Thanks @bsmock ! But how do I make inference If all I have is an image (without json file containing texts and coordinates required for evaluation) ? Basically all I want to do is to test the pre-trained table structure recognizer model on my jpg image containing a table and visualize the recognized table components (rows, headers, columns etc.).

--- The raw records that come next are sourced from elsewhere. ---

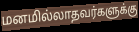
மனமில்லாதவர்களுக்கு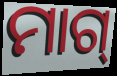
ମାଗ୍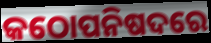
କଠୋପନିଷଦରେ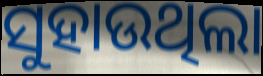
ସୁହାଉଥିଲା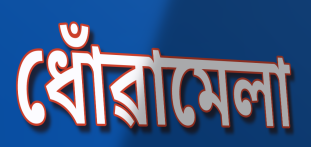
ধোঁৱামেলা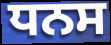
ਧਨਸ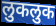
लुकलुक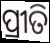
ପ୍ରୀତିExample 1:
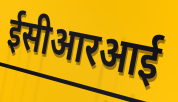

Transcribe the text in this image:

ईसीआरआई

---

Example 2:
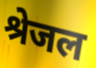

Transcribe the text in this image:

श्रेजल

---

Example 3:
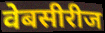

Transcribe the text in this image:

वेबसीरीज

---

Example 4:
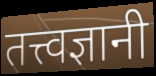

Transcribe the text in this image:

तत्त्वज्ञानी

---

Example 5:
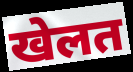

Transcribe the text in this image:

खेलत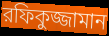
রফিকুজ্জামান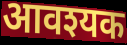
आवश्यकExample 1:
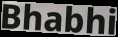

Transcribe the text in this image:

Bhabhi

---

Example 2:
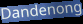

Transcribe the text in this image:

Dandenong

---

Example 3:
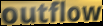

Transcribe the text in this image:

outflow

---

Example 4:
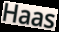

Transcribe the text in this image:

Haas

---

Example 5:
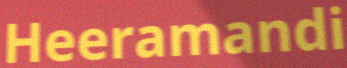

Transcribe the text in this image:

HeeramandiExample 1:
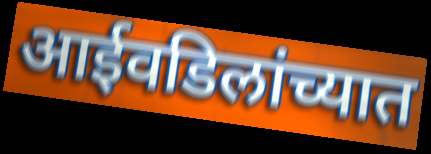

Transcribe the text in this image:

आईवडिलांच्यात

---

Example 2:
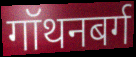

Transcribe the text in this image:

गॉथनबर्ग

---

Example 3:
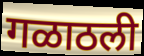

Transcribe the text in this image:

गळाठली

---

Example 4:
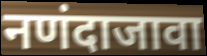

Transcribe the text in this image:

नणंदाजावा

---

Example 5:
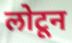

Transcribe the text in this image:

लोटून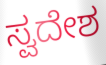
ಸ್ವದೇಶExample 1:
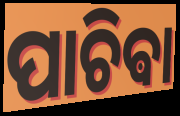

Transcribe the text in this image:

ପାଚିଵା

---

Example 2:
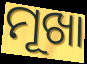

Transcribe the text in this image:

ମୂଖା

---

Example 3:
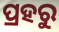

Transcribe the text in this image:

ପ୍ରହରୁ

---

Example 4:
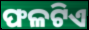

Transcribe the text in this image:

ଫଳଟିଏ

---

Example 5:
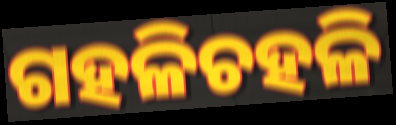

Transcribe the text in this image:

ଗହଳିଚହଳି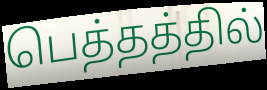
பெத்தத்தில்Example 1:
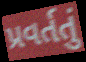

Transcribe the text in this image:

પ્રવર્તતું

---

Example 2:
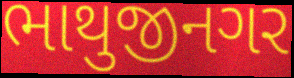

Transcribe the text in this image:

ભાથુજીનગર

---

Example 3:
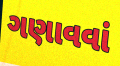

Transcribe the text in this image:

ગણાવવાં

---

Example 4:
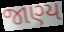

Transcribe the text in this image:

જાણ્ય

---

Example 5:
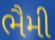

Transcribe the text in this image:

ભૈમીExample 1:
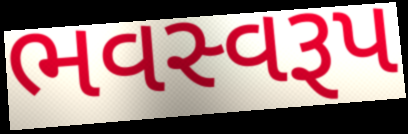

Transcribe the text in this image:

ભવસ્વરૂપ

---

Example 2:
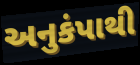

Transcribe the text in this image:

અનુકંપાથી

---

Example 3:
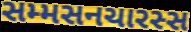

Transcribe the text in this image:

સમ્મસનચારસ્સ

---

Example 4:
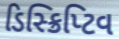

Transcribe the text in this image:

ડિસ્ક્રિપ્ટિવ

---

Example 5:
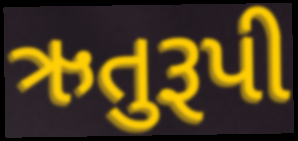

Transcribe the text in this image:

ઋતુરૂપી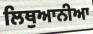
ਲਿਥੁਆਨੀਆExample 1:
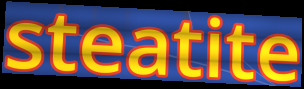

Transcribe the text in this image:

steatite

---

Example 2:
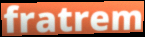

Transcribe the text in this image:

fratrem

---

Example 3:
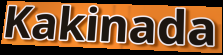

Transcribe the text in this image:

Kakinada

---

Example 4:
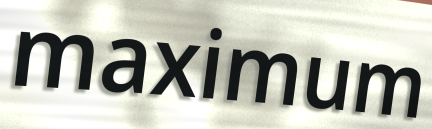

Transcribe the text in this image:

maximum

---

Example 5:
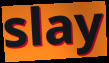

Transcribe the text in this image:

slayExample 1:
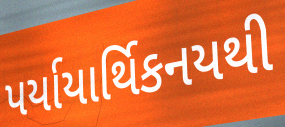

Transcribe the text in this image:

પર્યાયાર્થિકનયથી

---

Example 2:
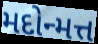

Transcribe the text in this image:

મદોન્મત્ત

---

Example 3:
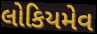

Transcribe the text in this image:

લોકિયમેવ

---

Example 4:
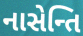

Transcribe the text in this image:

નાસેન્તિ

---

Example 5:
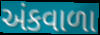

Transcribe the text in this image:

અંકવાળા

mzhadigerov commented 2 years ago

@hannody Could you attach the original image, please? I'm getting ValueError: not supported on this line:

outputs = self.model(img_tensor)

Here is my file:

hannody commented 2 years ago

Hi @mzhadigerov, try this one please table Then compare your results with mine, I have attached the structure before and after the post-processing, but the post-processing is not complete OUT_after_pp OUT_OLD_before_pp

achillesliu commented 2 years ago

@mzhadigerov in the predict function from TableStructure class, tensor shape manipulating process has some logic errors. It runs through but leads to your ValueError: not supported error

mzhadigerov commented 2 years ago

@hannody Thanks, I was able to solve the bug. Regarding your images (before/after postprocessing): so the secod image (with red rectangles) is postprocessed? The first one looks more legit to me.

hannody commented 2 years ago

@hannody Thanks, I was able to solve the bug. Regarding your images (before/after postprocessing): so the secod image (with red rectangles) is postprocessed? The first one looks more legit to me.

My bad, sorry for the confusion, the one with only red rects is the raw one, uses the output data directly, not sure how you viewed the notebook, but this should be obvious inside the notebook, let me know if you improved upon it and good luck.

mzhadigerov commented 2 years ago

@hannody yes, that's what I thought it was according to the code in the notebook. Thanks for clarification!

sontakke12297 commented 2 years ago

@hannody Could you attach the original image, please? I'm getting ValueError: not supported on this line:

outputs = self.model(img_tensor)

Here is my file:

@mzhadigerov How did you solve this issue?